#### Records supplied ####

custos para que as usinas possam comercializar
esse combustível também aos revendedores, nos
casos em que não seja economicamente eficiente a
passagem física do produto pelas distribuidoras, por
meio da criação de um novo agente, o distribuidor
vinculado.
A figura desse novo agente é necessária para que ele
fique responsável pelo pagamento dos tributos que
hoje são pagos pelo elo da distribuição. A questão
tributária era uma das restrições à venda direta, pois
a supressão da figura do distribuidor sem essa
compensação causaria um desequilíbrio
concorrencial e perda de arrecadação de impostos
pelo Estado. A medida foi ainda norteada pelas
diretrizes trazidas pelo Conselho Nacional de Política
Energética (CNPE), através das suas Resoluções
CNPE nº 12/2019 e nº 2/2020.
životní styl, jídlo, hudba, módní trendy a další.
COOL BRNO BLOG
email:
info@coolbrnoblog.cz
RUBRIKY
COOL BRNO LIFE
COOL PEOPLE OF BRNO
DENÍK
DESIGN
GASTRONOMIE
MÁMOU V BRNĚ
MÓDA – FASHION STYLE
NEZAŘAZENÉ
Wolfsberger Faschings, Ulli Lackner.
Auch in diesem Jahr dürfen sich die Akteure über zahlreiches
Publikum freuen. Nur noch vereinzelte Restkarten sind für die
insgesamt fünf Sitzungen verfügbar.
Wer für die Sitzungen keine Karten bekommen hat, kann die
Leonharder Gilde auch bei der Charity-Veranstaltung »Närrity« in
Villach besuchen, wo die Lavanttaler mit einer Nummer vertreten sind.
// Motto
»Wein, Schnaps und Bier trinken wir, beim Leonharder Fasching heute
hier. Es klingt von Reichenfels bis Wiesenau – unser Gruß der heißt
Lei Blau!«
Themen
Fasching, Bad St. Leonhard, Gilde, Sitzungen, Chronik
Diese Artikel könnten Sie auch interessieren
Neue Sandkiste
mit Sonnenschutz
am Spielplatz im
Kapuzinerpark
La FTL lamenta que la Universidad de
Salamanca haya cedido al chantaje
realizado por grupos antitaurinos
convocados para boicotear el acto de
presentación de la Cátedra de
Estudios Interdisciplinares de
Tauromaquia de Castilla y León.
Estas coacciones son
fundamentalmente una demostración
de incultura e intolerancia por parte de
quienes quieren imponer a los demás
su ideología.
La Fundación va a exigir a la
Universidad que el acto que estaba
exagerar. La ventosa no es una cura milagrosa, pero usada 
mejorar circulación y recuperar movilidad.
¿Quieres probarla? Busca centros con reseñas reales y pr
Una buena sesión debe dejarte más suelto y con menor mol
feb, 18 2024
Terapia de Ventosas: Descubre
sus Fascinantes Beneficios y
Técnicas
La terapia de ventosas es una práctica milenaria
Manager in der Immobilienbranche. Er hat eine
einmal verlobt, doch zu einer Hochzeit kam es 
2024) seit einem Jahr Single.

####

Task prompt: Return every line of the records above word for word, keeping their original order.

Task solution:
custos para que as usinas possam comercializar
esse combustível também aos revendedores, nos
casos em que não seja economicamente eficiente a
passagem física do produto pelas distribuidoras, por
meio da criação de um novo agente, o distribuidor
vinculado.
A figura desse novo agente é necessária para que ele
fique responsável pelo pagamento dos tributos que
hoje são pagos pelo elo da distribuição. A questão
tributária era uma das restrições à venda direta, pois
a supressão da figura do distribuidor sem essa
compensação causaria um desequilíbrio
concorrencial e perda de arrecadação de impostos
pelo Estado. A medida foi ainda norteada pelas
diretrizes trazidas pelo Conselho Nacional de Política
Energética (CNPE), através das suas Resoluções
CNPE nº 12/2019 e nº 2/2020.
životní styl, jídlo, hudba, módní trendy a další.
COOL BRNO BLOG
email:
info@coolbrnoblog.cz
RUBRIKY
COOL BRNO LIFE
COOL PEOPLE OF BRNO
DENÍK
DESIGN
GASTRONOMIE
MÁMOU V BRNĚ
MÓDA – FASHION STYLE
NEZAŘAZENÉ
Wolfsberger Faschings, Ulli Lackner.
Auch in diesem Jahr dürfen sich die Akteure über zahlreiches
Publikum freuen. Nur noch vereinzelte Restkarten sind für die
insgesamt fünf Sitzungen verfügbar.
Wer für die Sitzungen keine Karten bekommen hat, kann die
Leonharder Gilde auch bei der Charity-Veranstaltung »Närrity« in
Villach besuchen, wo die Lavanttaler mit einer Nummer vertreten sind.
// Motto
»Wein, Schnaps und Bier trinken wir, beim Leonharder Fasching heute
hier. Es klingt von Reichenfels bis Wiesenau – unser Gruß der heißt
Lei Blau!«
Themen
Fasching, Bad St. Leonhard, Gilde, Sitzungen, Chronik
Diese Artikel könnten Sie auch interessieren
Neue Sandkiste
mit Sonnenschutz
am Spielplatz im
Kapuzinerpark
La FTL lamenta que la Universidad de
Salamanca haya cedido al chantaje
realizado por grupos antitaurinos
convocados para boicotear el acto de
presentación de la Cátedra de
Estudios Interdisciplinares de
Tauromaquia de Castilla y León.
Estas coacciones son
fundamentalmente una demostración
de incultura e intolerancia por parte de
quienes quieren imponer a los demás
su ideología.
La Fundación va a exigir a la
Universidad que el acto que estaba
exagerar. La ventosa no es una cura milagrosa, pero usada 
mejorar circulación y recuperar movilidad.
¿Quieres probarla? Busca centros con reseñas reales y pr
Una buena sesión debe dejarte más suelto y con menor mol
feb, 18 2024
Terapia de Ventosas: Descubre
sus Fascinantes Beneficios y
Técnicas
La terapia de ventosas es una práctica milenaria
Manager in der Immobilienbranche. Er hat eine
einmal verlobt, doch zu einer Hochzeit kam es 
2024) seit einem Jahr Single.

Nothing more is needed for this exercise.